- It collapses for the second time in three years.
- 276 workers fired by administrators
- About 75,000 customers had future reservations
- Affected by the delay in the delivery of aircraft
- Rivals see demand picking up
LONDON, Jan 28 (Reuters) – British regional airline Flybe ceased operations on Saturday for the second time in three years, with all flights canceled and 276 workers laid off.
A statement on Flybe’s website said the airline, which operated scheduled services from Belfast, Birmingham and Heathrow in the UK and to Amsterdam and Geneva, had entered administration, a form of protection from creditors.
“Flybe has now ceased operations and all flights to and from the UK operated by Flybe have been canceled and will not be rescheduled,” it said.
He advised people who were going to fly not to travel to airports.
A spokesman for administrators Interpath Advisory said around 75,000 Flybe customers had future bookings that would now go unfulfilled.
Based in Birmingham, Flybe operated flights on 21 routes to 17 destinations in the UK and Europe using a fleet of eight leased Q400 turboprop aircraft.
Interpath’s David Pike and Mike Pink have been named joint managers of Flybe.

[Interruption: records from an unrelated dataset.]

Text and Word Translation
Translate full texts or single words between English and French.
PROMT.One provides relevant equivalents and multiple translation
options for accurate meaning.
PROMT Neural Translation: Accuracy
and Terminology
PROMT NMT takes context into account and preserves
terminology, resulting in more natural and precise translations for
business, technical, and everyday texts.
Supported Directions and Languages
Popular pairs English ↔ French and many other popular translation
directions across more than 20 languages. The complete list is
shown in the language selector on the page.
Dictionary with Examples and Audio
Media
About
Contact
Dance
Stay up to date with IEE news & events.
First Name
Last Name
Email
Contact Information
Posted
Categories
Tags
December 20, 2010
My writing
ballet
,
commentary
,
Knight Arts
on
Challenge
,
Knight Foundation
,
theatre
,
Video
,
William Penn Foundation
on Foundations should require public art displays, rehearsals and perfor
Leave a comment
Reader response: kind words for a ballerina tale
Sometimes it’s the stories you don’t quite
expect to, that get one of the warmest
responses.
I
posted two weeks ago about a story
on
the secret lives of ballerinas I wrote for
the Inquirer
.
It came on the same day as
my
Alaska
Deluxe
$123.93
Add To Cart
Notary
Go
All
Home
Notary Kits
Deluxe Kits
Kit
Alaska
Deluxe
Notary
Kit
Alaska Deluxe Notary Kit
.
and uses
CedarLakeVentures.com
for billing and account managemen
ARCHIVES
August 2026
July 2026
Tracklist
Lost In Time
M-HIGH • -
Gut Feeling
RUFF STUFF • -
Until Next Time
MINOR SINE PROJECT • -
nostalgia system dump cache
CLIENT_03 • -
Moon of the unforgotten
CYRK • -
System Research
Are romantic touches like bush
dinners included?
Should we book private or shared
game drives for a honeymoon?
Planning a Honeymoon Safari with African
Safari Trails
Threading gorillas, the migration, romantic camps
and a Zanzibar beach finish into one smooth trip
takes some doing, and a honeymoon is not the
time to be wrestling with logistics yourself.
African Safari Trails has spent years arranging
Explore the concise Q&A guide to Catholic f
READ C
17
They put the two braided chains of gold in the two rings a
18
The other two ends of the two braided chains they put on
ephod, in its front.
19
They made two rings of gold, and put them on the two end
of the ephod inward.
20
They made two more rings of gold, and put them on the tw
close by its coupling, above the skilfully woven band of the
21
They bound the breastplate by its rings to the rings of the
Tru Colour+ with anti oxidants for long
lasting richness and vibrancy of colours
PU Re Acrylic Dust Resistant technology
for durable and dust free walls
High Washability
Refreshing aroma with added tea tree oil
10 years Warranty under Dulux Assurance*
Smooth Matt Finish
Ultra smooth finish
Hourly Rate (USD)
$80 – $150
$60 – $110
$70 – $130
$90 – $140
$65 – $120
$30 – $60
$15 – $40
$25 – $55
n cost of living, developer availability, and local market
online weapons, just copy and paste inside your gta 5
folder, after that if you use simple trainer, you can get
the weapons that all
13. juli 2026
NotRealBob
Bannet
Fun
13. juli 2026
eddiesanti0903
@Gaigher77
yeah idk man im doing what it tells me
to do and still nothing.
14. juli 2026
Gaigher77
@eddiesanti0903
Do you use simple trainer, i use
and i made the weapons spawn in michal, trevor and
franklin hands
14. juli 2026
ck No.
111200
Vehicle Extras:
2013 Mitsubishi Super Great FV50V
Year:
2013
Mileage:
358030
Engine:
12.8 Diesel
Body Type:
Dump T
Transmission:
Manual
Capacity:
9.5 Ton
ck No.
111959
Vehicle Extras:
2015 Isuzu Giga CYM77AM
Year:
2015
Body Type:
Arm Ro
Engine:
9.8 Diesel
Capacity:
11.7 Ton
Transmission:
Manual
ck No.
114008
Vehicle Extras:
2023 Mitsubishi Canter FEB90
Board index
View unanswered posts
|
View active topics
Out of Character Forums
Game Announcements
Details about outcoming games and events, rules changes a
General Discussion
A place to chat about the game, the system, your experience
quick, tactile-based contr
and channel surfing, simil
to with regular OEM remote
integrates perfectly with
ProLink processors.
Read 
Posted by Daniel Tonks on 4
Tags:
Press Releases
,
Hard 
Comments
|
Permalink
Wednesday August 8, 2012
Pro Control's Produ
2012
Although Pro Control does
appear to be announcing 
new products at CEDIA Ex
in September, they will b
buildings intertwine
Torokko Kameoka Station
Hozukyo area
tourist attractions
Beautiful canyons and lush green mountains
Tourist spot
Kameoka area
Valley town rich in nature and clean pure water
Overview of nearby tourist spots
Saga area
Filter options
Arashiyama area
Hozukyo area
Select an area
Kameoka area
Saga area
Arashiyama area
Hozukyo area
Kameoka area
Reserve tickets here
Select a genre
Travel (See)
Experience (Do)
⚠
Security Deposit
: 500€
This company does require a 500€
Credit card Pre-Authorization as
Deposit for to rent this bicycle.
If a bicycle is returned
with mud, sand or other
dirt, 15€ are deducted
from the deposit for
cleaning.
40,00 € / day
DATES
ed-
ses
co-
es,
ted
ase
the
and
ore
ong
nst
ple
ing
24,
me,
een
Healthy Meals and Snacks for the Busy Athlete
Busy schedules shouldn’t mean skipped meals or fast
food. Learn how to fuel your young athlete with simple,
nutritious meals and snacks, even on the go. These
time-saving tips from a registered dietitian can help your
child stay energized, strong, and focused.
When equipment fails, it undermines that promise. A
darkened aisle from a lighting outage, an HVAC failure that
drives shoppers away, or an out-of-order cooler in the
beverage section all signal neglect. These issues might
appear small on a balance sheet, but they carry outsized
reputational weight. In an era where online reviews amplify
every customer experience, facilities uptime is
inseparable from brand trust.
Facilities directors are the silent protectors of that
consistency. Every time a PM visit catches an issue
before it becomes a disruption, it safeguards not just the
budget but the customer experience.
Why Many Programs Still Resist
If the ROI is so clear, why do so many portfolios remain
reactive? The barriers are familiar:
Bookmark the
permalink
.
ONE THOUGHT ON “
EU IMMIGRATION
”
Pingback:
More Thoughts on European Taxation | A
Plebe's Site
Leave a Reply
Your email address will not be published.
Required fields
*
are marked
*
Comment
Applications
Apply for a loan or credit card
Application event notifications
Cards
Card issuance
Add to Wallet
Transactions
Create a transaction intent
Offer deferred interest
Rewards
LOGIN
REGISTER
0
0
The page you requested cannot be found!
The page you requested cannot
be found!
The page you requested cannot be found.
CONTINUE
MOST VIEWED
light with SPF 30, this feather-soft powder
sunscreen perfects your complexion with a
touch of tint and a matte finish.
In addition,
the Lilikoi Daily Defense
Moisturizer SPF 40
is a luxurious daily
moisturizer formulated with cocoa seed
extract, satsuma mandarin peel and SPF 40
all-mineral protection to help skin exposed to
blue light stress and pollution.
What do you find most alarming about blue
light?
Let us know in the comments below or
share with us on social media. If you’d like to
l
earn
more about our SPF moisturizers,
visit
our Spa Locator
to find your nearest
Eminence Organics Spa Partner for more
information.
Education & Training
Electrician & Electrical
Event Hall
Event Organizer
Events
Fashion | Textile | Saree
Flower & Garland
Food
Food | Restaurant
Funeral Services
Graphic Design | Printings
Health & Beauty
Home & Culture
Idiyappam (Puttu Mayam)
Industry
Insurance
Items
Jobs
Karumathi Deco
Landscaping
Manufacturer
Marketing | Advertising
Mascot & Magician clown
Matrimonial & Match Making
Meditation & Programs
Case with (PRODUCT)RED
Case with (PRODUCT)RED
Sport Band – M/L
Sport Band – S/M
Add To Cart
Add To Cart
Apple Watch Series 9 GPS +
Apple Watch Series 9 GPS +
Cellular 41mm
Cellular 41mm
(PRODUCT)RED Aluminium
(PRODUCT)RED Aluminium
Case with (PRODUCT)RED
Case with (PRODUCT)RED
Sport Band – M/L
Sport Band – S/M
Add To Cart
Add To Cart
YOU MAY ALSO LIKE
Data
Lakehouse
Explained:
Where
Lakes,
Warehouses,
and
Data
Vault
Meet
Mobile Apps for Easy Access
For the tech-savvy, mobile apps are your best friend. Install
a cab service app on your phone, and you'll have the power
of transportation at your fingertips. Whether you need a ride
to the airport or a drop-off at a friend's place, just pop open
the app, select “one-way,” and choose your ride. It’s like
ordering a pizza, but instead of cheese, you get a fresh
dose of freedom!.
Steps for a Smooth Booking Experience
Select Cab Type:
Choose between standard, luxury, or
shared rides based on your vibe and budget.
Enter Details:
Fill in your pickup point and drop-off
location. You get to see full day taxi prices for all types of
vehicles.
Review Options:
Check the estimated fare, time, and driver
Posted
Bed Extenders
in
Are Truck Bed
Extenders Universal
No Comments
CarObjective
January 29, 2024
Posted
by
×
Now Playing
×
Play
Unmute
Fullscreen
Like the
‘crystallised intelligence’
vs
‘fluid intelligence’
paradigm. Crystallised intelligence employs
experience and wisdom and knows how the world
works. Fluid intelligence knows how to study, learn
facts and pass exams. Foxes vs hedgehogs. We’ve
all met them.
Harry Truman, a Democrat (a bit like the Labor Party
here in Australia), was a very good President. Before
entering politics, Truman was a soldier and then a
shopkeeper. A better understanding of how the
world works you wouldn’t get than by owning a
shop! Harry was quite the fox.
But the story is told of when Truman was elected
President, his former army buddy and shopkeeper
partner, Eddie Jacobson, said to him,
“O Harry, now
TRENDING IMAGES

Pike said Flybe had struggled to withstand a number of shocks since its relaunch last year, including the late delivery of 17 aircraft from lessors, severely compromising its efforts to regain capacity and remain competitive.
It said that reduced elements of Flybe’s operating platform would be retained for a short period as long as there was the possibility of a bailout transaction. He encouraged anyone interested to get in touch urgently.
An Interpath spokesman said 45 members of Flybe’s 321 employees have been retained so far.
The UK Civil Aviation Authority (CAA) said it would provide advice and information to affected passengers.
“It’s always sad to see an airline go into administration and we know that Flybe’s decision to cease operations will be heartbreaking for all its employees and customers,” said Paul Smith, CAA’s consumer director.
Affected by the COVID-19 pandemic lockdown in Britain, Flybe first fell into administration in March 2020, affecting 2,400 jobs.
In October 2020 it was sold to Thyme Opco Ltd, a firm controlled by Cyrus Capital, and in April 2022 it resumed flights, albeit on a smaller scale.
Flybe’s demise contrasts with a post-pandemic rebound in demand for air travel.
Budget airlines ryanair (RYA.I)the largest airline in Europe and the British easyJet (EZJ.L) have reported record bookings for the summer holidays, in a sign that consumers remain keen on travel despite the looming recession.
Louise Haigh, a transport spokeswoman for the opposition Labor Party, said Flybe’s collapse was “devastating news” for staff and customers.
“Passenger protection is simply not strong enough, and ministers have sat idly by for years and failed to introduce long-promised airline insolvency laws,” he said.
The Unite union said the government had learned no lessons from Flybe’s first collapse.